China, EVs, rare earths, and the Arctic front
China’s greatest vulnerability, Turner argues, is its lack of a robust domestic oil supply. That’s why Beijing is chasing pipelines through unstable regions, partnering with Russia over vast distances, and pouring money into EVs, coal‑fired power, and rare earth mining. EVs help China reduce its dependence on imported oil, while also giving the state a powerful tool to monitor and control its own population.
The episode then moves north to Greenland and the Arctic, where Turner sees the next strategic battlefield. The region is rich in undiscovered oil and gas and packed with rare earth minerals that are essential for everything from smartphones to advanced military systems and AI hardware. China already dominates 90–95 percent of the rare earth market, and calling itself an “Arctic nation” is part of its strategy to justify a foothold in the region. Strengthening America’s position in Greenland and the broader Arctic is, in Turner’s view, another way to undercut Beijing and secure the resources needed for the next era of technology and defense.
Energy, AI, and America’s future
Turner describes this moment as the first time in history when power and energy translate directly into intelligence. AI systems require enormous amounts of electricity to train and operate at scale, meaning the nations that can bring abundant, affordable energy online fastest will dominate the next wave of innovation.
He isn’t anti‑AI; he likens today’s anxiety around artificial intelligence to the early fear of the internet and believes that, in the right hands, AI can yield medical breakthroughs and turbocharge human productivity. But he argues that “the right hands” have to be American hands, and that requires robust, reliable domestic energy—especially fossil fuels—to power data centers, networks, and compute infrastructure.
Why energy dominance matters
Throughout the episode, Turner returns to one core theme: energy dominance is not just an economic slogan, it is a strategy for peace. If America uses its own abundant oil, gas, and coal to keep prices stable, fuel allies, and deny adversaries the revenues they need to build armies and terror networks, fewer American service members will be asked to fight and die in foreign wars.

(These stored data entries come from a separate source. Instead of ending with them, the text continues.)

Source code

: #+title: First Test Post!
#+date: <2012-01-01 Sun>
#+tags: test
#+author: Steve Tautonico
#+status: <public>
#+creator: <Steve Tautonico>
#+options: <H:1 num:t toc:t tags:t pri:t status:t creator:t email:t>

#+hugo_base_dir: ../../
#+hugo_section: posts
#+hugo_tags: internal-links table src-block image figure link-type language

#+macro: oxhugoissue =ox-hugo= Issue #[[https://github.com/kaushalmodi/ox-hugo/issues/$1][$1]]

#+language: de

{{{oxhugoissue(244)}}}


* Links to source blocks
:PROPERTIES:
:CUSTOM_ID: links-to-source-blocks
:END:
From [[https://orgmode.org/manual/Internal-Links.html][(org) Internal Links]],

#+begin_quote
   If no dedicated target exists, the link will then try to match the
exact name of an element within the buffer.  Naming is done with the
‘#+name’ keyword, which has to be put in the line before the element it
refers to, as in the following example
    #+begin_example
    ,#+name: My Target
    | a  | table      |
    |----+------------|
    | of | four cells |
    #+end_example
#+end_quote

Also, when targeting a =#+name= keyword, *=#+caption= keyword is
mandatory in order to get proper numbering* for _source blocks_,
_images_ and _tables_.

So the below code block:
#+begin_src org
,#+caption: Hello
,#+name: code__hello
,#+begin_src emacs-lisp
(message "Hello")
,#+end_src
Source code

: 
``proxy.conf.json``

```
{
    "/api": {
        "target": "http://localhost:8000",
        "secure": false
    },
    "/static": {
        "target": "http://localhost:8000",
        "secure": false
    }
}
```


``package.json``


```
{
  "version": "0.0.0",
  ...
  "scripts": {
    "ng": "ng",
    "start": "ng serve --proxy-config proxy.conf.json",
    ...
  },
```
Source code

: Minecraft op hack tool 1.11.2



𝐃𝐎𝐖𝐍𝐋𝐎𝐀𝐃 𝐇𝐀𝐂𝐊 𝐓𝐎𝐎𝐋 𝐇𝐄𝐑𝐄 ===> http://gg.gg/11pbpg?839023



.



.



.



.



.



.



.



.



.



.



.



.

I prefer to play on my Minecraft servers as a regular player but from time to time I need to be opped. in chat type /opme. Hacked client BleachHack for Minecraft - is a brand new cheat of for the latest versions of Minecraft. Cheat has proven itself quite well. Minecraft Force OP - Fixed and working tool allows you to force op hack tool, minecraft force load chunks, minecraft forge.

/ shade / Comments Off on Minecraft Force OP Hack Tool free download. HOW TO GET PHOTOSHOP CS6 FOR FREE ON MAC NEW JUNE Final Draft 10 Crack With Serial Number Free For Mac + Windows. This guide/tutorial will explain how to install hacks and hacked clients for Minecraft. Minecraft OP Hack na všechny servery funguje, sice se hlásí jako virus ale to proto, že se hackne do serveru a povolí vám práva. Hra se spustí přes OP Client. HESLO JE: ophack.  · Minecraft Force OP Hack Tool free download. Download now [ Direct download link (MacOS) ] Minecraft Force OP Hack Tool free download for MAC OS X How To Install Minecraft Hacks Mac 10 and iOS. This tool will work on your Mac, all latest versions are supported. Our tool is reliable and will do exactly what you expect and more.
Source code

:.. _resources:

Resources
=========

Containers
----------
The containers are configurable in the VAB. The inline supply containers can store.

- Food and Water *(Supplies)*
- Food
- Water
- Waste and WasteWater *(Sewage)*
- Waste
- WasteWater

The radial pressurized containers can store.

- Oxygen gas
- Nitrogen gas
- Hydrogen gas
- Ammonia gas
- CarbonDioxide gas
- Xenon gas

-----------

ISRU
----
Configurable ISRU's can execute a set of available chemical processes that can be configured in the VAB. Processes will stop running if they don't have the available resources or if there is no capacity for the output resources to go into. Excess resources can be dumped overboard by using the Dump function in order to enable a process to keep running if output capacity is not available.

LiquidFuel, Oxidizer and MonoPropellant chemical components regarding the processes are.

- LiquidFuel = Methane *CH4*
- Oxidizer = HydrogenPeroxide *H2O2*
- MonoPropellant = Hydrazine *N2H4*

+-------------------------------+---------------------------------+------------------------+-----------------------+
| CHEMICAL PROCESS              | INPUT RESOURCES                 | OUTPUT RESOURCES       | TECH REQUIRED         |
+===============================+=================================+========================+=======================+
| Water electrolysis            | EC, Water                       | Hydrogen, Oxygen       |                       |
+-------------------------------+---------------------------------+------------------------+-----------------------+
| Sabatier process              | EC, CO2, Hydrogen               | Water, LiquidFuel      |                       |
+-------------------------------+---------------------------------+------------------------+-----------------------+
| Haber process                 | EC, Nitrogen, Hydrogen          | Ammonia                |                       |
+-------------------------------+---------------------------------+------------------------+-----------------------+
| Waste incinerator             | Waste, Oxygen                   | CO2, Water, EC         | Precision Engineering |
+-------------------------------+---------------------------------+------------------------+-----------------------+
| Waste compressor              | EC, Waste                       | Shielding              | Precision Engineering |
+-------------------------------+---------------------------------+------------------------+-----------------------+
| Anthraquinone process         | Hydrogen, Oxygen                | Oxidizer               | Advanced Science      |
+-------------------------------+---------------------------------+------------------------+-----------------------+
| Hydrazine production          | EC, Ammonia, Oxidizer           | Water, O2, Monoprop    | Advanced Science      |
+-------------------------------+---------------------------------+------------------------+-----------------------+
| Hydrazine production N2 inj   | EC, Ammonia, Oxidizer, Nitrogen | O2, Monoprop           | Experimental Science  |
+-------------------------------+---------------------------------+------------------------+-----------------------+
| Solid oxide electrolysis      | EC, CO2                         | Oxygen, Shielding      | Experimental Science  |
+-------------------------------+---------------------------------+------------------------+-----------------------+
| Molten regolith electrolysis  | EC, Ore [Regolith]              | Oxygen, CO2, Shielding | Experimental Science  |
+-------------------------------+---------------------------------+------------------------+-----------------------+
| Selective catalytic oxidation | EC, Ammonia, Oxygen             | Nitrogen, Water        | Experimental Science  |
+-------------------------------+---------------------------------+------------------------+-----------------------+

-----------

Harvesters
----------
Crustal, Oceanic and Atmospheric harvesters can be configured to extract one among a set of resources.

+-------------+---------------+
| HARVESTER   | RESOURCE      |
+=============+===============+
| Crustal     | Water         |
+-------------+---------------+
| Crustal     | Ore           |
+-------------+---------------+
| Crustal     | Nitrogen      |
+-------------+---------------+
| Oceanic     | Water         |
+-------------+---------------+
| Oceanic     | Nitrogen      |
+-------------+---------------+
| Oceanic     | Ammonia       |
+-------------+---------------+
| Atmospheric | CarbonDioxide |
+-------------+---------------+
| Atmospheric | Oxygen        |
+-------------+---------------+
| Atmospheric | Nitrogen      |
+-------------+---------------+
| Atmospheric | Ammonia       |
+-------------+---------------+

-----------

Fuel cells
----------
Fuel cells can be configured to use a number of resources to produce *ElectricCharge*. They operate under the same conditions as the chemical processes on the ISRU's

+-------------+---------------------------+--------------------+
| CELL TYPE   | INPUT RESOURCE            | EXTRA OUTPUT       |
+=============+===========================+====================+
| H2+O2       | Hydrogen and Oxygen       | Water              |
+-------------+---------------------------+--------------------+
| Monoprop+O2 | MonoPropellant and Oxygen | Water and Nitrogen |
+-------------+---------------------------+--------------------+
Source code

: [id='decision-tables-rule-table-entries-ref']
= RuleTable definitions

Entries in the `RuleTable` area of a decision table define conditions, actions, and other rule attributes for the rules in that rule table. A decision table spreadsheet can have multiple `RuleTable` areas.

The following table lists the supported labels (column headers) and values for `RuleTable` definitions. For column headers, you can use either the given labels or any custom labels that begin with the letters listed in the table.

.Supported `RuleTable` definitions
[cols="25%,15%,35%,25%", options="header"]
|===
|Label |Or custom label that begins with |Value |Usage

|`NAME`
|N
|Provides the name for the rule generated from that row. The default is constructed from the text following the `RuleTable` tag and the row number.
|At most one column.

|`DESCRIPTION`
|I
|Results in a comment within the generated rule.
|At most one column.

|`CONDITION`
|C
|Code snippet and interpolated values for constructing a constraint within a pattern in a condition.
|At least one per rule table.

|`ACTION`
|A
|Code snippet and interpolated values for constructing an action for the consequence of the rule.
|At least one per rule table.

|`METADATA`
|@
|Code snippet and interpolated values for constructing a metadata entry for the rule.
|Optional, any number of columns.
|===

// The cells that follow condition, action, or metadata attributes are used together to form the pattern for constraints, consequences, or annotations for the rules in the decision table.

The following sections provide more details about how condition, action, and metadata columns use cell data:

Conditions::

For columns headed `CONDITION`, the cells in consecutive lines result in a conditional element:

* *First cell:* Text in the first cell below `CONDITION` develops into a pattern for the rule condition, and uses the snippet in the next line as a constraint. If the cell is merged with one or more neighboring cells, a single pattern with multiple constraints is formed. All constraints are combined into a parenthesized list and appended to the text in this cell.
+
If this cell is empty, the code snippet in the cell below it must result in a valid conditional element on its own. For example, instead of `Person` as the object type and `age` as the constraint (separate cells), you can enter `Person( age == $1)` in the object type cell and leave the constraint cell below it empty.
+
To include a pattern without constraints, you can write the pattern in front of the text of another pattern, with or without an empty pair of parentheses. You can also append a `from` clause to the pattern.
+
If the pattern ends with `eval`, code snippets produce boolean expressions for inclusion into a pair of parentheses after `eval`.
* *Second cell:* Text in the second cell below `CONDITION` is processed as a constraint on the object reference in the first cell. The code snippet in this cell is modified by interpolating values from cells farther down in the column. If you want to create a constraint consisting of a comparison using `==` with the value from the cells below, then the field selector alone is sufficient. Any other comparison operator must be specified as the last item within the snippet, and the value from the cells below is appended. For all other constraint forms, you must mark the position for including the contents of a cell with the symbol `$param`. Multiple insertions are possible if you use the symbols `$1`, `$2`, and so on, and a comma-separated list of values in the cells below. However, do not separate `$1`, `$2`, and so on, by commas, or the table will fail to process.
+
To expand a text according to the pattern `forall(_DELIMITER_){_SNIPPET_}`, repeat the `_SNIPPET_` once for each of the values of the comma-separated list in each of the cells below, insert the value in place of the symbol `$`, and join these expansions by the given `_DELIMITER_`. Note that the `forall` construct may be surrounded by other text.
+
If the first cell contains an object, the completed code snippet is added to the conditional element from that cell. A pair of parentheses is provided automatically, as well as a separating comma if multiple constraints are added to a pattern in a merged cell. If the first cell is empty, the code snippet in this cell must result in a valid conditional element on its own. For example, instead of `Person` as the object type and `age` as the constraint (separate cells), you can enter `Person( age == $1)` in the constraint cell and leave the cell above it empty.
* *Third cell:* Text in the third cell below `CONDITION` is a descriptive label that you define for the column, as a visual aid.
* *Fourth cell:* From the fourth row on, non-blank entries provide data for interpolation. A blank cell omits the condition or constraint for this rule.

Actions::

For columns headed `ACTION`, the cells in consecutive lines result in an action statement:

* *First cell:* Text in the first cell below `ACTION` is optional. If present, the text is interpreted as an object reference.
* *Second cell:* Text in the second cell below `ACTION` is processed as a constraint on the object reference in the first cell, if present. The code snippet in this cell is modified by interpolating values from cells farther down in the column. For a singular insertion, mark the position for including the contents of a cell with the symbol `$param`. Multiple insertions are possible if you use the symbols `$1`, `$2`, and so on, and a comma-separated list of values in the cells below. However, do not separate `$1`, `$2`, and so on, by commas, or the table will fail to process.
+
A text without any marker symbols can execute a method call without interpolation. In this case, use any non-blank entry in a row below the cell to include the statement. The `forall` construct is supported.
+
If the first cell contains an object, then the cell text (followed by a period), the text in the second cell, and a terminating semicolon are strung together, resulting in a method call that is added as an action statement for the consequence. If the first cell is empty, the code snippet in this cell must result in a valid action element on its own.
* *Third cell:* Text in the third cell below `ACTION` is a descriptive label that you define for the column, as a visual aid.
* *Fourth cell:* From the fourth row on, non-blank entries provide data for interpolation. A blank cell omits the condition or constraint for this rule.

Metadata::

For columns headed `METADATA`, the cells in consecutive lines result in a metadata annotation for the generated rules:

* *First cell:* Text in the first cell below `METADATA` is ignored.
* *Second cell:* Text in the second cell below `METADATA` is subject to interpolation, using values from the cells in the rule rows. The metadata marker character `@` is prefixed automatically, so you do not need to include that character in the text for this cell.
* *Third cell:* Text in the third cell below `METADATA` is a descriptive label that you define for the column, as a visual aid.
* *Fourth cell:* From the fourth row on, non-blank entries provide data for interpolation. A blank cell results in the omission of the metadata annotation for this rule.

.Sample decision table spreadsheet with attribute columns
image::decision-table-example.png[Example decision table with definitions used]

Energy abundance at home means cheaper goods, more resilient supply chains, and higher living standards for American families. Abroad, it means keeping Vladimir Putin, the Ayatollahs in Iran, and the Chinese Communist Party from ever becoming rich enough to turn their ambitions into global chaos.
Turner closes with a personal story about his father’s passing, pointing out that even the dignity of a peaceful, comfortable death in a modern hospital is made possible by fossil fuels—from the steel in the IV stand forged with coal, to the plastic tubing made from oil, to the carefully controlled gases derived from natural gas. For him, fossil fuels are the great equalizer, giving ordinary people a quality of life that kings of old could only dream about—and that’s why he refuses to stop fighting for American energy, with America first but the free world in mind.